En réponse à cela, le gouvernement du Québec a récemment déposé le projet de loi no 32 sur la sécurisation culturelle. Je dois dire qu’on aurait eu la chance d’avoir dans son intégralité le Principe de Joyce.
Le Canada s’est également engagé à faire des avancées pour lutter contre le racisme et la discrimination. Je comprends aussi qu’on élabore un projet de loi sur la santé des Autochtones pour lutter contre le racisme et la discrimination.
Dans mon cœur, je me dis que lorsqu’on arrive à l’hôpital, on a le droit d’être reçu avec dignité, respect et sans discrimination ni racisme. J’ai hâte que ce projet de loi soit déposé à l’autre Chambre et qu’il arrive ici, au Sénat, afin qu’on puisse tous et toutes ensemble honorer la mémoire de Joyce et des milliers de personnes qui sont parties en silence.

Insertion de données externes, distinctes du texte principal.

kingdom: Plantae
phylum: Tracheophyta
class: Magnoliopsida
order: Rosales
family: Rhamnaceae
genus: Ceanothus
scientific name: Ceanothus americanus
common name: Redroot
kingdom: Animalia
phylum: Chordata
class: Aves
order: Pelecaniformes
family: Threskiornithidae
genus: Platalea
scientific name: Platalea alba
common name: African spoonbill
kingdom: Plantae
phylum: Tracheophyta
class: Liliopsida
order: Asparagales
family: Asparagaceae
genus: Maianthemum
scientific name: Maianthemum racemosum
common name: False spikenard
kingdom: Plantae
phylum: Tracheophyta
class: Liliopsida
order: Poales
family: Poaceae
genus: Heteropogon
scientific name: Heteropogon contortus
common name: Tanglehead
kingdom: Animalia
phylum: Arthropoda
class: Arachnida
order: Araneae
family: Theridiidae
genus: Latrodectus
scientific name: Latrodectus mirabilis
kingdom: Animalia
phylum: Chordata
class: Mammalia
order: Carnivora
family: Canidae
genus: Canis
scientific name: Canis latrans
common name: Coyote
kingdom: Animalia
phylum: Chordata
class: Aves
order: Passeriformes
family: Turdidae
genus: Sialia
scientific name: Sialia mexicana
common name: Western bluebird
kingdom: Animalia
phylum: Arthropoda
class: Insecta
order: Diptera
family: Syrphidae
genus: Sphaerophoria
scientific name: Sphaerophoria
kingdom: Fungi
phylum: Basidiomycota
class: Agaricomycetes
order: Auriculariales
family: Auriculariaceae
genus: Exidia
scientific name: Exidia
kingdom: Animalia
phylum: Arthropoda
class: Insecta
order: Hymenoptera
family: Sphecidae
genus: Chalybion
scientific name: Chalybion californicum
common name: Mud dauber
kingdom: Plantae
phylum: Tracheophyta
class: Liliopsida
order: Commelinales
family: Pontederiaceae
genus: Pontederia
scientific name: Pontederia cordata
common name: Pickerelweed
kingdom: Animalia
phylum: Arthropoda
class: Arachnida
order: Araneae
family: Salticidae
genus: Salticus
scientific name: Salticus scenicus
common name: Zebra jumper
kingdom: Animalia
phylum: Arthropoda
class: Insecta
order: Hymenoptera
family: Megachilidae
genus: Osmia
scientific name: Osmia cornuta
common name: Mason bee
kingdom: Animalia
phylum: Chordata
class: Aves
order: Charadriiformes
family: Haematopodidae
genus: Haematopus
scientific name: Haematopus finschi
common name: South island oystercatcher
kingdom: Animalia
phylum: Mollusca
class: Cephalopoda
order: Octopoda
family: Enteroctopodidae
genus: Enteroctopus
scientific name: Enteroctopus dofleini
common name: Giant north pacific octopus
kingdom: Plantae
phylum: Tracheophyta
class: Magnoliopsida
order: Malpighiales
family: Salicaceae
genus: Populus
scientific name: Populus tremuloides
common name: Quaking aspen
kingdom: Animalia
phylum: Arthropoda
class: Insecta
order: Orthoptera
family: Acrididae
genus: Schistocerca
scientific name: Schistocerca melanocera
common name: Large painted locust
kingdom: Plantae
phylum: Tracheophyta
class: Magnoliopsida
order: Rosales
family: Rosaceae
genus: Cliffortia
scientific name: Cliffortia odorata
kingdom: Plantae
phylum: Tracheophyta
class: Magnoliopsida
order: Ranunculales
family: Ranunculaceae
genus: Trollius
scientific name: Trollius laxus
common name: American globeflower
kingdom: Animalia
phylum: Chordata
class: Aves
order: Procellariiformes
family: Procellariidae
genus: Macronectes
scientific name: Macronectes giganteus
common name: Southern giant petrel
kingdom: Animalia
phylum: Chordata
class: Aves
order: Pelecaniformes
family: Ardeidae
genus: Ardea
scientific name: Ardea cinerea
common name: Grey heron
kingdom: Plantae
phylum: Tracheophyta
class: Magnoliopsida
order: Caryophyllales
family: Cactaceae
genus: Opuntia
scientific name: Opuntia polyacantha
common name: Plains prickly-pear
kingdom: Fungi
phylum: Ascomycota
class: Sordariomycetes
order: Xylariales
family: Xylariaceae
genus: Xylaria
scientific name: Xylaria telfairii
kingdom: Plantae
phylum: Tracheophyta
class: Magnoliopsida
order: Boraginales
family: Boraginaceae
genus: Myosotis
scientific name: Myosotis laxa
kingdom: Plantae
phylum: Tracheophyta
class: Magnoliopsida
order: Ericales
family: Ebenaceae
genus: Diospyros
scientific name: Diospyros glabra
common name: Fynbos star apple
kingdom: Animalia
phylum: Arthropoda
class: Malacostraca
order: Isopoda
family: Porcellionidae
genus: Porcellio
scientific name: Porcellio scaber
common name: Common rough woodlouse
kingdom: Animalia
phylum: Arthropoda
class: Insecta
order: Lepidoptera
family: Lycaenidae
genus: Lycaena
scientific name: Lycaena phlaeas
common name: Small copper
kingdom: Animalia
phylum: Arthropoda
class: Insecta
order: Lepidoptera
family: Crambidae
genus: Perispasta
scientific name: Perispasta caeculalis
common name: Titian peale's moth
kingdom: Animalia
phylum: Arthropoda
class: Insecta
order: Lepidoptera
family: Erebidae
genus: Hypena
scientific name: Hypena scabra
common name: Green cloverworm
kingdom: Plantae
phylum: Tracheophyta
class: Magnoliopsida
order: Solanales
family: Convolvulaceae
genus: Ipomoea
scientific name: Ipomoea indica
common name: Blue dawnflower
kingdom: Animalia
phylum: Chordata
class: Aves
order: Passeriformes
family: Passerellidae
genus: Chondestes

J’ai fait une promesse à son conjoint, Carol, à sa maman, Diane, et à une communauté de marcher à côté de Joyce Echaquan. Je sais que beaucoup de personnes ici, dans cette enceinte, le feront aussi.
Je vous remercie. À la famille, je vous dis que je vous aime. Aujourd’hui est une journée difficile, mais nous avons cette responsabilité collective de faire en sorte que toutes les femmes, peu importe leur culture ou leur origine, soient traitées avec dignité lorsqu’elles arrivent à l’hôpital.
Merci.
Des voix : Bravo!
[Traduction]
AFFAIRES COURANTES
Droits de la personne
Préavis de motion tendant à autoriser le comité à déposer ses rapports sur les questions concernant les droits de la personne en général auprès du greffier pendant l’ajournement du Sénat
L’honorable Salma Ataullahjan : Honorables sénateurs, je donne préavis que, à la prochaine séance du Sénat, je proposerai :
Que le Comité sénatorial permanent des droits de la personne soit autorisé, nonobstant les pratiques habituelles, à déposer auprès du greffier du Sénat ses rapports portant sur des questions concernant les droits de la personne en général, si le Sénat ne siège pas à ce moment-là, et que lesdits rapports soient réputés avoir été déposés au Sénat.
[Français]
Le Sénat
Préavis de motion concernant la crise humanitaire dans le Haut-Karabakh
L’honorable Leo Housakos : Honorables sénateurs, je donne préavis que, à la prochaine séance du Sénat, je proposerai :
Que le Sénat prenne note :
a)de l’aggravation de la crise humanitaire dans le Haut‑Karabakh en raison du blocus permanent du corridor de Latchine par l’Azerbaïdjan et de l’intensification des agressions militaires contre les civils arméniens autochtones de la région;
b)des actions du régime Aliyev comme étant dictatoriales et en violation du droit international;
Que le Sénat demande au gouvernement du Canada :
a)de soutenir la liberté du peuple du Haut-Karabakh et son droit à l’autodétermination;
b)d’imposer immédiatement des sanctions contre le régime azéri;
c)d’exiger la réouverture immédiate du corridor de Latchine et la libération des prisonniers de guerre arméniens;
d)de fournir une aide importante, par l’intermédiaire des ONG, au peuple arménien déplacé de force de sa terre natale;
e)de protéger le peuple arménien du Haut-Karabakh par la présence de forces internationales de maintien de la paix.
(1420)
[Traduction]
PÉRIODE DES QUESTIONS
L’environnement et le changement climatique
La taxe sur le carbone
L’honorable Donald Neil Plett (leader de l’opposition) : Sénateur Gold, le premier ministre Trudeau ne semble pas comprendre le tort que sa taxe sur le carbone inflationniste inflige aux familles d’un bout à l’autre du pays, ce qui montre clairement qu’il n’écoute ni les Canadiens — ni même ses propres députés.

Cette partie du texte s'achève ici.